» **Data supplied**:
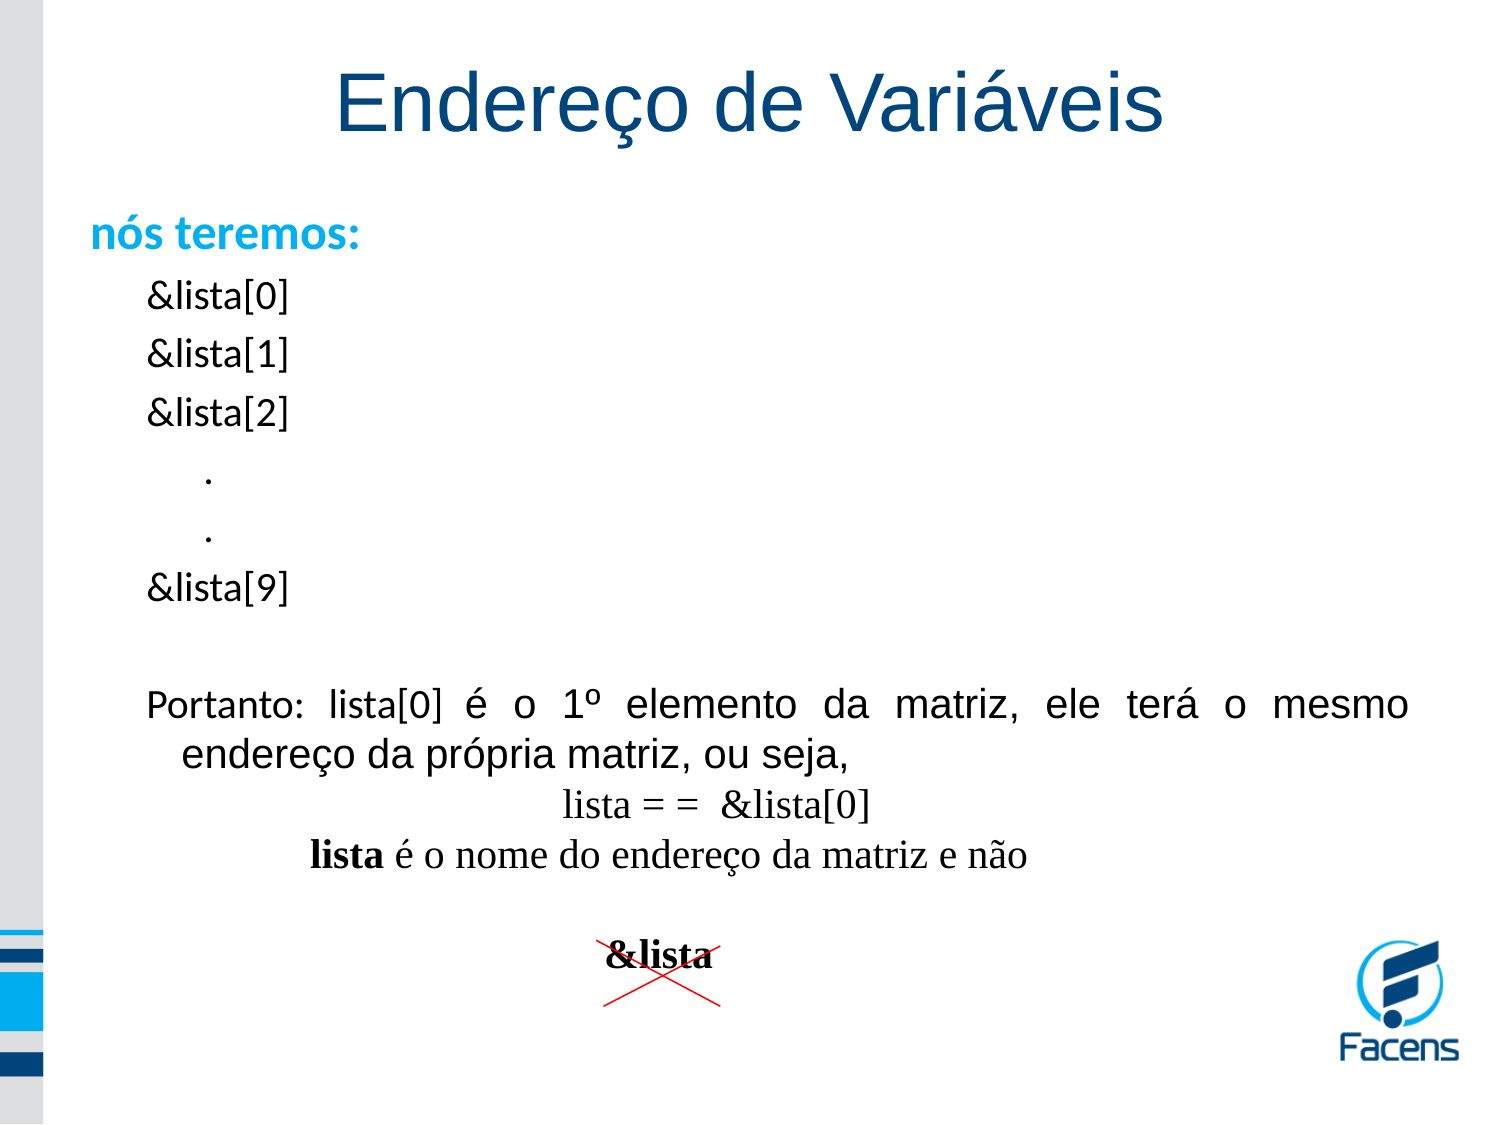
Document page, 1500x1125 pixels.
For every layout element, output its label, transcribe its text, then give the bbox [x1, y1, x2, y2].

list nós teremos: &lista[0] &lista[1] &lista[2] . . &lista[9] Portanto: lista[0] é o 1º elemento da matriz, ele terá o mesmo endereço da própria matriz, ou seja, lista = = &lista[0] lista é o nome do endereço da matriz e não &lista [75, 192, 1425, 1046]
picture [0, 0, 1500, 1125]
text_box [595, 939, 721, 1007]
text_box Endereço de Variáveis [52, 4, 1448, 192]
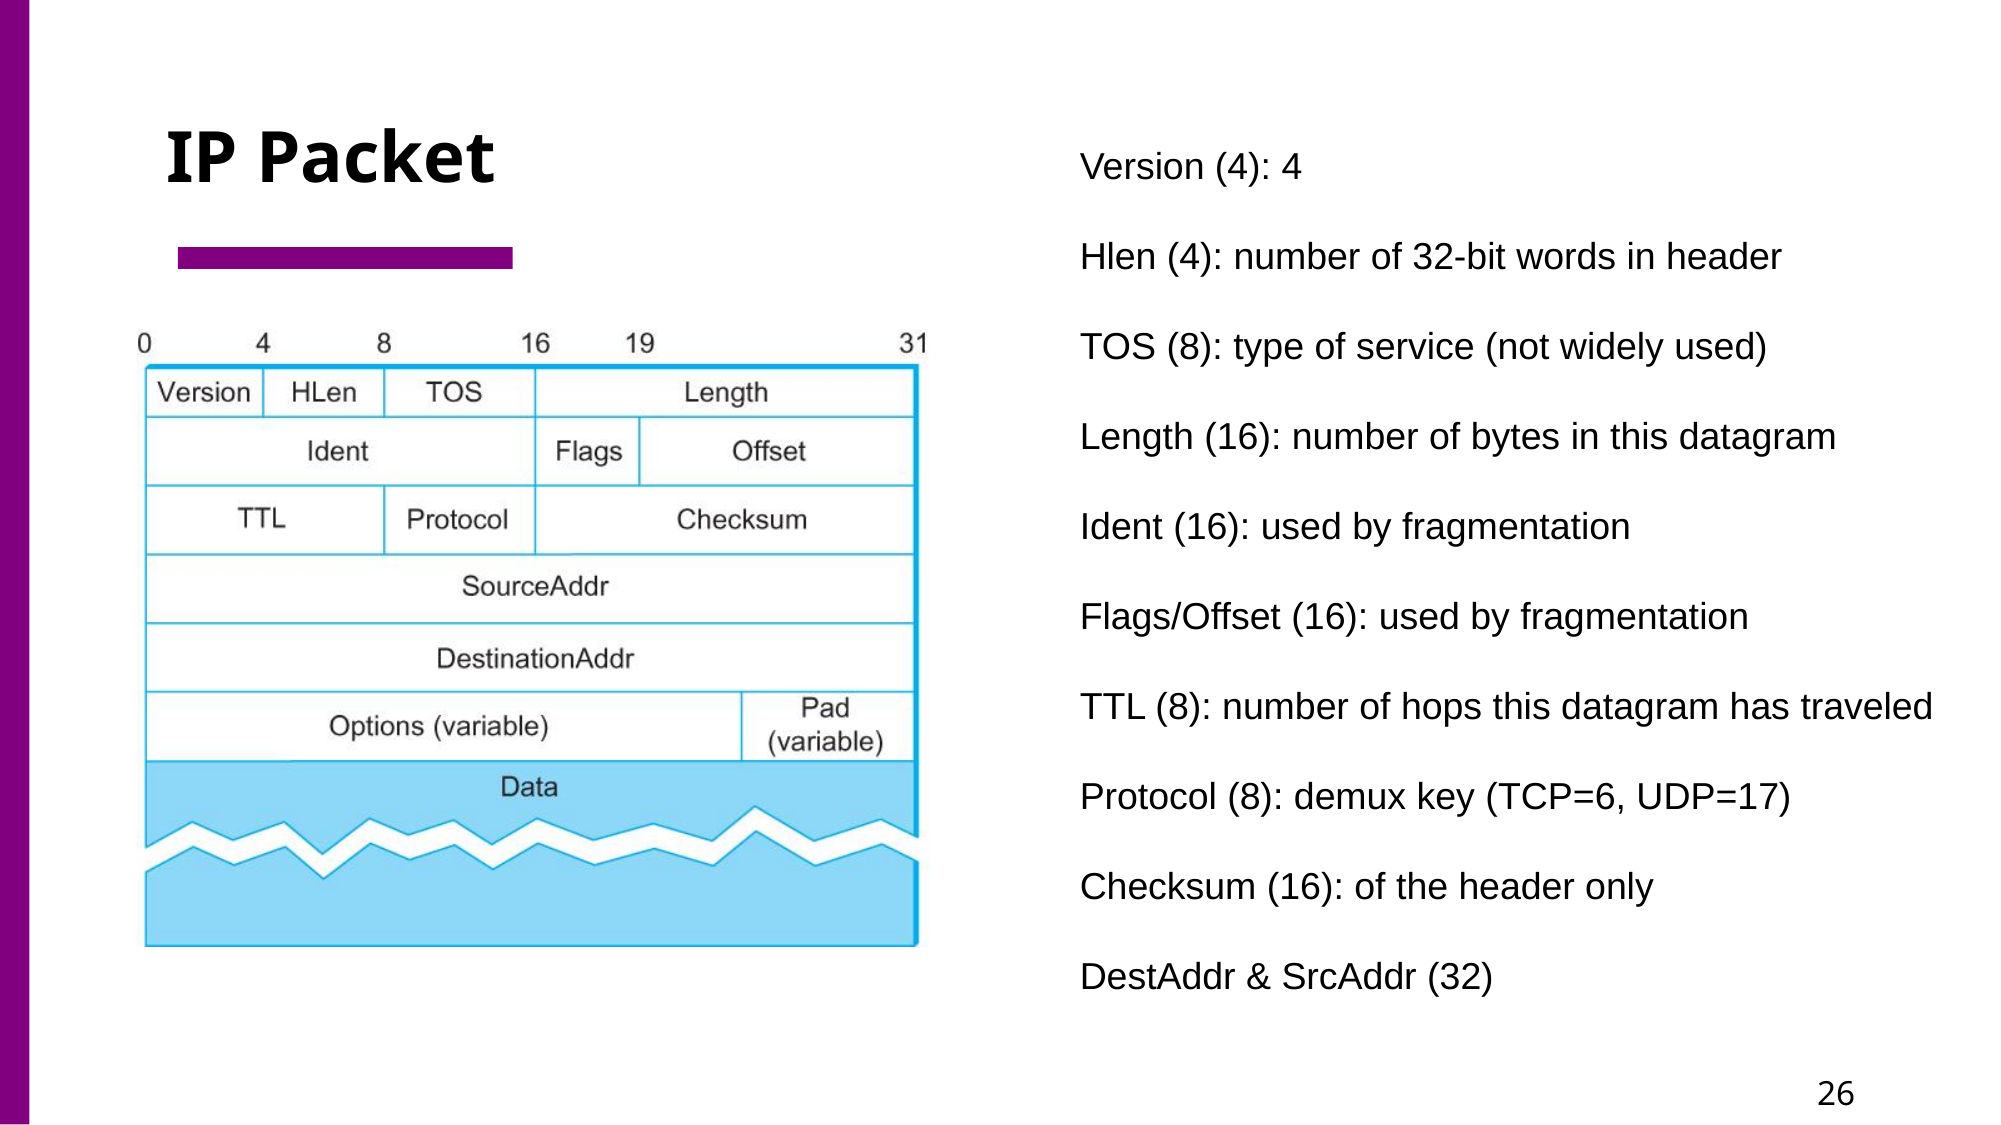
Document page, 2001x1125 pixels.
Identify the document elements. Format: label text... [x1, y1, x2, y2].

text_box Version (4): 4 Hlen (4): number of 32-bit words in header TOS (8): type of service (not widely used) Length (16): number of bytes in this datagram Ident (16): used by fragmentation Flags/Offset (16): used by fragmentation TTL (8): number of hops this datagram has traveled Protocol (8): demux key (TCP=6, UDP=17) Checksum (16): of the header only DestAddr & SrcAddr (32) [1065, 135, 1949, 1125]
text_box IP Packet [151, 0, 1849, 212]
picture [137, 329, 931, 947]
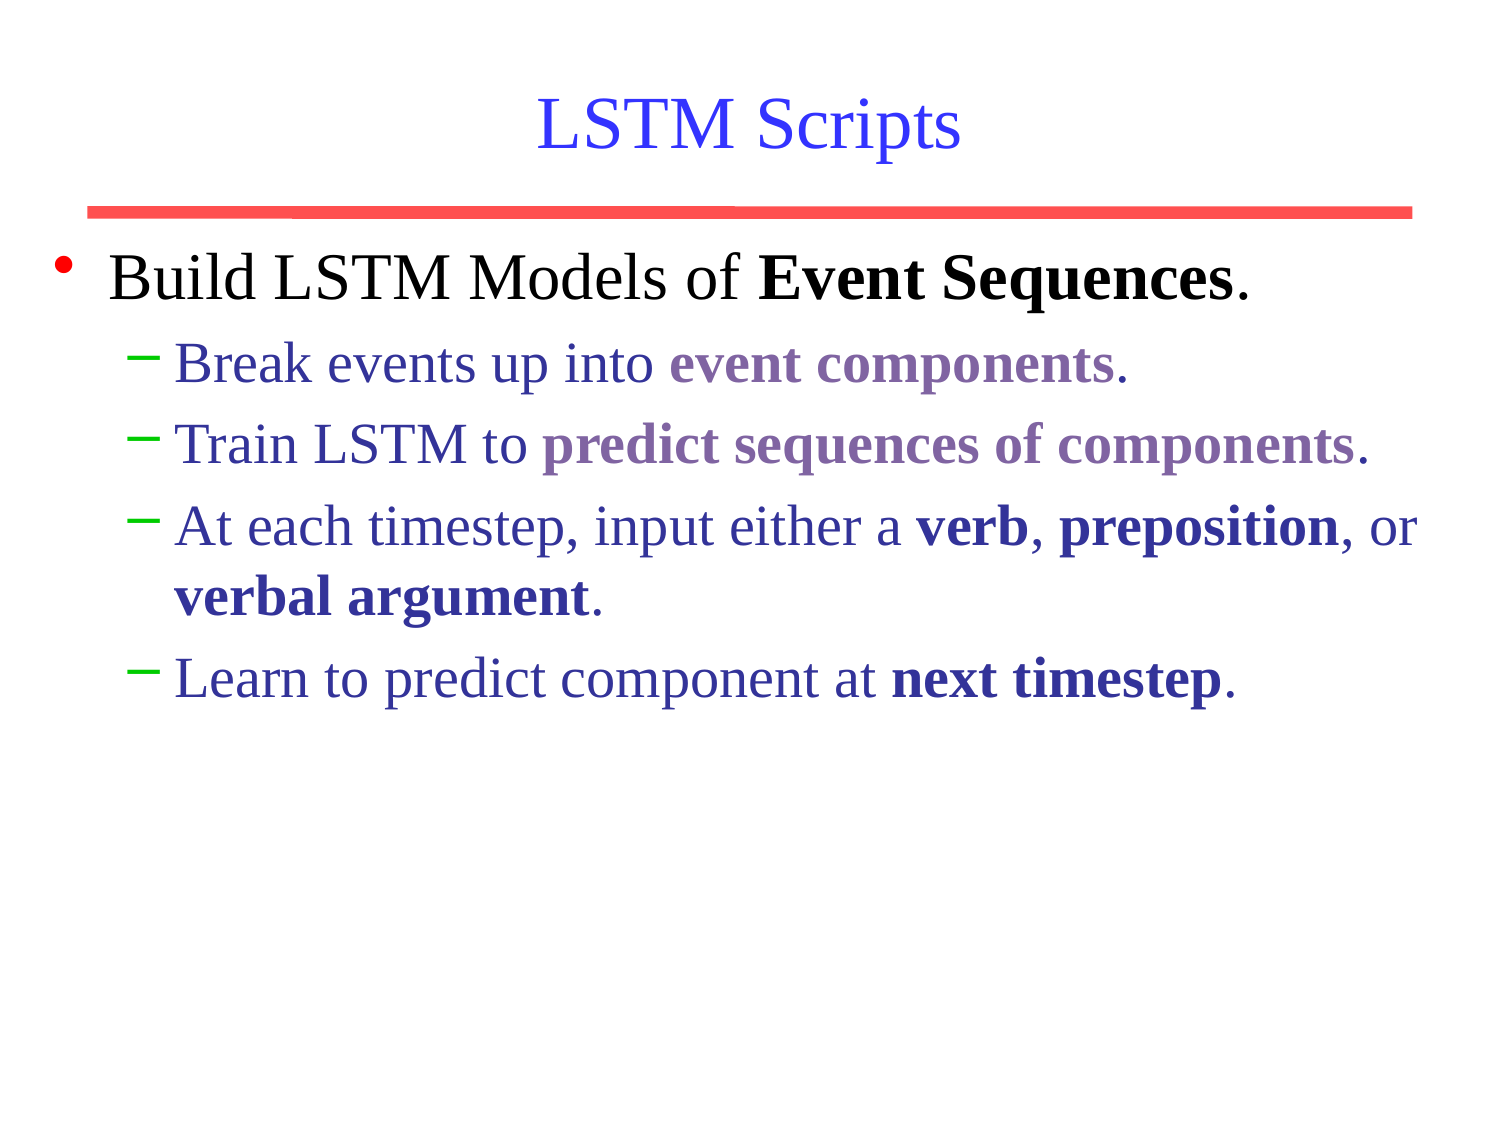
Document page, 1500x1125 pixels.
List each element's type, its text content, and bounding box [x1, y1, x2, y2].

» **What this task involves**: Find the line containing "text_box [595, 939, 721, 1007]" in the listing above. Please restate word for word that line through the last one, leaving out the pictures.

» **Written solution**:
text_box [595, 939, 721, 1007]
text_box Endereço de Variáveis [52, 4, 1448, 192]
Document page, 2001x1125 pixels.
Identify the document elements. Format: label text... [x1, y1, x2, y2].

text_box Version (4): 4 Hlen (4): number of 32-bit words in header TOS (8): type of service (not widely used) Length (16): number of bytes in this datagram Ident (16): used by fragmentation Flags/Offset (16): used by fragmentation TTL (8): number of hops this datagram has traveled Protocol (8): demux key (TCP=6, UDP=17) Checksum (16): of the header only DestAddr & SrcAddr (32) [1065, 135, 1949, 1125]
text_box IP Packet [151, 0, 1849, 212]
picture [137, 329, 931, 947]
Document page, 1500x1125 pixels.
List each element's type, its text content, and bounding box [x1, y1, x2, y2].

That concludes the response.